Het Sextuor van Amédée Reuchsel was ook niet overal muzikale muziek. Reuchsel is leerling geweest van het Brusselsche Conservatorium, o.a. van Edgar Tinel en later van Gabriel Fauré te Parijs. Hij mengt het klassieke te goeder trouw met het moderne en zijne fuga is evenmin aanlokkelijk of spannend als zijne nieuw-Fransche thema's. Gelijk de middelmatige Duitscher onmiddellijk vervalt tot het schoolmeesterachtige, zoo vervalt de middelmatige Franschman zeer spoedig tot lijzige wijsjes, neurie-deuntjes, bijna tot kinderachtige ideotismen.

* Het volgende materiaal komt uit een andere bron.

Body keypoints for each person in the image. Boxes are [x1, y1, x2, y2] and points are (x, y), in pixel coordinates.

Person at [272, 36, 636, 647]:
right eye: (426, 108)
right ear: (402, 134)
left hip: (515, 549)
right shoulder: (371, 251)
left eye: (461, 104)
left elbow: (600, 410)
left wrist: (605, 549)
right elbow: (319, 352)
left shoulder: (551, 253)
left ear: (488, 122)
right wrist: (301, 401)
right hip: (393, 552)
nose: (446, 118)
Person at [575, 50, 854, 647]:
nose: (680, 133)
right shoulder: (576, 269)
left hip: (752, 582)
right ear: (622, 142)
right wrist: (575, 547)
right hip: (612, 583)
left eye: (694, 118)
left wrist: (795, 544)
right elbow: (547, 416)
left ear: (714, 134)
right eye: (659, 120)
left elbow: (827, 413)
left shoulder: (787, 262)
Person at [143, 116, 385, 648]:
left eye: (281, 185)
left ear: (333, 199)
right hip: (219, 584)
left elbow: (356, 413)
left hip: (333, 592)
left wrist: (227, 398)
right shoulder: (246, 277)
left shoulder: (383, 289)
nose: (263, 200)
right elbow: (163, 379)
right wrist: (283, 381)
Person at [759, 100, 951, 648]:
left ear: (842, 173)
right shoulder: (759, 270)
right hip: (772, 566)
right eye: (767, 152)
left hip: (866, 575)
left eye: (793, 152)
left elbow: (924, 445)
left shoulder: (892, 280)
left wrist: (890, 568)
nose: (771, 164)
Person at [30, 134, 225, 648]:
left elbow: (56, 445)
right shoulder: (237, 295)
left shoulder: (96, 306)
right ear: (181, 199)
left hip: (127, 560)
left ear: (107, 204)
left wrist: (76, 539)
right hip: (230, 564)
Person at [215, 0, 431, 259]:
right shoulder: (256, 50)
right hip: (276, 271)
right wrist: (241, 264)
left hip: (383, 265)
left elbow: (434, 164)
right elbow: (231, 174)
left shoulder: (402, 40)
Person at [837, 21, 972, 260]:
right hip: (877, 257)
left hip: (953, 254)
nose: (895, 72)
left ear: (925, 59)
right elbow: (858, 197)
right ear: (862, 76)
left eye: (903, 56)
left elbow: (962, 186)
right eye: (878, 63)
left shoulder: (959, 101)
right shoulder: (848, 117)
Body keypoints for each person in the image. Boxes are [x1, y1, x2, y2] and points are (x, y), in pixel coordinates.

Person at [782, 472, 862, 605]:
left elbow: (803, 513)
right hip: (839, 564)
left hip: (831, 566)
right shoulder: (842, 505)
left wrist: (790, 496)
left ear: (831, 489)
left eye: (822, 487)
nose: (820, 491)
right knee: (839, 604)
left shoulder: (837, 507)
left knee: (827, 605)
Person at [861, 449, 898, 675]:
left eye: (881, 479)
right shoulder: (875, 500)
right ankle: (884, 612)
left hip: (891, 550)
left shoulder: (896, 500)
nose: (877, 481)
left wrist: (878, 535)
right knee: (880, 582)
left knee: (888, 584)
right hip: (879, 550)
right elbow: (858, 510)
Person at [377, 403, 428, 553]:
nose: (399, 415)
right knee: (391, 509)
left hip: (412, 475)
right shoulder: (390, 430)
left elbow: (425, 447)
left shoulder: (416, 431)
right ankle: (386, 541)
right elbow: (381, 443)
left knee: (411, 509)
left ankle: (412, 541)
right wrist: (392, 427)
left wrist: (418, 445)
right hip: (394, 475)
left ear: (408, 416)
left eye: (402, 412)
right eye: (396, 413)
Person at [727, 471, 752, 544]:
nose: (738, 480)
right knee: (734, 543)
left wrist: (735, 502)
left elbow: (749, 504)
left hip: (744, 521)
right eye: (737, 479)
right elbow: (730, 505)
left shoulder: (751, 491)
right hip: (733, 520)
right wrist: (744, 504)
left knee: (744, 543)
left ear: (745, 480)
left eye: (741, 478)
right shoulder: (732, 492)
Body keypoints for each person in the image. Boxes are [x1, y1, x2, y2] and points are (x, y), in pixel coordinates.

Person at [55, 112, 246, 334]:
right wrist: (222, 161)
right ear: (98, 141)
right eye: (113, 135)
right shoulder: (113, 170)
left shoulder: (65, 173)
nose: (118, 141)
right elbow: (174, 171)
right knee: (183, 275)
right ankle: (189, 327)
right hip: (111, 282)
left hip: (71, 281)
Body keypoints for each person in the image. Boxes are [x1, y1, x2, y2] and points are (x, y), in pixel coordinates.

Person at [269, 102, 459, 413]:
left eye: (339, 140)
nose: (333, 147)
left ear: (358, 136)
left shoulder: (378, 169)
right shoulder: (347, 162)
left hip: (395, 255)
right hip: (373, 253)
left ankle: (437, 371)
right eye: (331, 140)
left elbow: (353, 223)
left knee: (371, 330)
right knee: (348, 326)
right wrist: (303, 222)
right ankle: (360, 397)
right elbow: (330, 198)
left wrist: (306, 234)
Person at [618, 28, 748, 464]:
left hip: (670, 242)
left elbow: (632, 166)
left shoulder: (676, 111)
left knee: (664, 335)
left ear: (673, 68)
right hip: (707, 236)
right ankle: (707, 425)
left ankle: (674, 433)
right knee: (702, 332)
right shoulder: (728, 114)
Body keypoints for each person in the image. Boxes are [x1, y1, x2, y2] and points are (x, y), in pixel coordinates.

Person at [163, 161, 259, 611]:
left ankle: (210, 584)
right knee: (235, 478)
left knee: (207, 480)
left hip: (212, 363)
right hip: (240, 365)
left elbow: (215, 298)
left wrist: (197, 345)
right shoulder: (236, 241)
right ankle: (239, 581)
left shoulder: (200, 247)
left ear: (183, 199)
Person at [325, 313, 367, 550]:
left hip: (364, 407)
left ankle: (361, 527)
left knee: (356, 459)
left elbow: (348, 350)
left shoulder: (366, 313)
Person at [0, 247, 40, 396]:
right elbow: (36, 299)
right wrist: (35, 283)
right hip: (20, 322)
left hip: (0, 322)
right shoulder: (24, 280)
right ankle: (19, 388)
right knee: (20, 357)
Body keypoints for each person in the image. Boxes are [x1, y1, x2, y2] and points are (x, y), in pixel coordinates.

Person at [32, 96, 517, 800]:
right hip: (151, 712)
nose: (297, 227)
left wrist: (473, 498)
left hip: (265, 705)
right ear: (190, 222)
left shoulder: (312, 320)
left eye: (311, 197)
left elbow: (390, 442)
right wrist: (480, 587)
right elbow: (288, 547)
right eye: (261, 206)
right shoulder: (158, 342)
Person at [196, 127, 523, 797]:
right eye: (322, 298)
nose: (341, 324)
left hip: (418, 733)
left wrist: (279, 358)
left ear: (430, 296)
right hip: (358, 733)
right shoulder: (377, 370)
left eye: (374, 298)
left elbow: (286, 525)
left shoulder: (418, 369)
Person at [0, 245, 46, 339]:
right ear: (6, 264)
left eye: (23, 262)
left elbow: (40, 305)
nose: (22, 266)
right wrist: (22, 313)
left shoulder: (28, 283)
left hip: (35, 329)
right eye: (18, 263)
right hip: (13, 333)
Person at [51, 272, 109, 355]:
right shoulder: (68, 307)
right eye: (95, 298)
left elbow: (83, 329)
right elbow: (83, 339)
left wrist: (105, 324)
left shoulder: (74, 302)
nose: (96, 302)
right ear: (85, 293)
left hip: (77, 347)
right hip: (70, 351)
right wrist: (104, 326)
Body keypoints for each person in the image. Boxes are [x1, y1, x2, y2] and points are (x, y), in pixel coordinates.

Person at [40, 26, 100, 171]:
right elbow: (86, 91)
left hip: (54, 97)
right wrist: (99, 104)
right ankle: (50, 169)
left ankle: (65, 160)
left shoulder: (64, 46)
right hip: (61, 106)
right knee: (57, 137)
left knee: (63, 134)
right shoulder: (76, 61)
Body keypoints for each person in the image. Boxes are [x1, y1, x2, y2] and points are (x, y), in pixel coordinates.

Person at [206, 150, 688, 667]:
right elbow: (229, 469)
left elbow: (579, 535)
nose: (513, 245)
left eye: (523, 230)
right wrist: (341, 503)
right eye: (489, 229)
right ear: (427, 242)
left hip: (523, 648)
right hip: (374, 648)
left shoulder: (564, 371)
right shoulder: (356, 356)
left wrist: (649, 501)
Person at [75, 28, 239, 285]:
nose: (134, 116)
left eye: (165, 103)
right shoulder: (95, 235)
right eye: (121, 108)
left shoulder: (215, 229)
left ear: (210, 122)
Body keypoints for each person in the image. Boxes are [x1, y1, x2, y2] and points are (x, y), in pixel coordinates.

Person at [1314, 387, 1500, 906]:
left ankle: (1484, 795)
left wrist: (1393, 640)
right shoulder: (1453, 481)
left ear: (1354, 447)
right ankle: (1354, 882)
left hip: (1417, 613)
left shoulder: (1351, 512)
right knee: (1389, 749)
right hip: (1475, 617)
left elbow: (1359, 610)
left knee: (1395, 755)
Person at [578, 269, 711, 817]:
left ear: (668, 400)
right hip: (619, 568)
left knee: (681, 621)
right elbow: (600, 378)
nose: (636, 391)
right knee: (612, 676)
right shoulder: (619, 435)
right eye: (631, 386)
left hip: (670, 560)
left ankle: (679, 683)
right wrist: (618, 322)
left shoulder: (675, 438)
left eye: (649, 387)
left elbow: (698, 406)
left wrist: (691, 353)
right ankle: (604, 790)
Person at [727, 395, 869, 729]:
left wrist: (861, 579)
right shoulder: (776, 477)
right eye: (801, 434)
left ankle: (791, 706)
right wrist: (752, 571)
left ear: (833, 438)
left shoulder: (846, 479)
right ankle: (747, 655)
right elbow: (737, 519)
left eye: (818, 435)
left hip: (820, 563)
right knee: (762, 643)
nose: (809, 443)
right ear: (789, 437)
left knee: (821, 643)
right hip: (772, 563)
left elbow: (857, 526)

Een voorbeeld, o.a. Jean Huré. Dat soort Fransch sentiment schijnt geen analyse of verdeeling te dulden, omdat het zoo bezijden allen ernst staat en waarachtig gevoel. Het is nog erger dan de pose van een zeer beschaafd mensch, erger dan een kleurige verzameling vesten of dassen. Men moet dat in 's hemels naam niet assimileeren met Claude Debussy. Zoo demonisch als deze componeert, zoo geaffecteerd schrijven sommige epigonen uit de verte. In affectatie staan we in vele opzichten dicht bij den tijd der pruiken en eene compositie als die van Reuchsel herinnert even sterk aan het anti-chambre der Parijsche dame, waar Grétry acht verschillende coiffures zag hangen en er sarcastisch eene toonladder op zong, als de ongevoelige muziek uit de achttiende eeuw, den tijd der ‘bordirten brodirten Galakleider, des Lockengeringels der Allongeperücken’.
Zoo we ons niet vergissen, werd dit Sextuor reeds uitgevoerd op een vroeger concert. De zuiver-muzikale inhoud van deze compositie motiveert eene herhaling, wijl men daar meer goeds vindt dan bij de psyche van het werk. Ingenhoven is echter in ieder opzicht zijn meerdere en we hopen dat het Concertgebouw-sextet in het applaus aanleiding genoeg vindt om Ingenhoven's quintett een tweede maal op zijn programma te nemen. Geen geschikter werk om zich in 't samenspel te oefenen dan polyphone muziek en we twijfelen er niet aan of 't stroeve, haastige en weifelende dat men bij de reproductie van Ingenhoven nog opmerkte, is den volgenden keer overwonnen. Met ongeduid zien we uit naar de volgende uitvoering van het bekwame ensemble (dat zijne concerten reeds lang had moeten verdubbelen) en naar zijn noviteiten.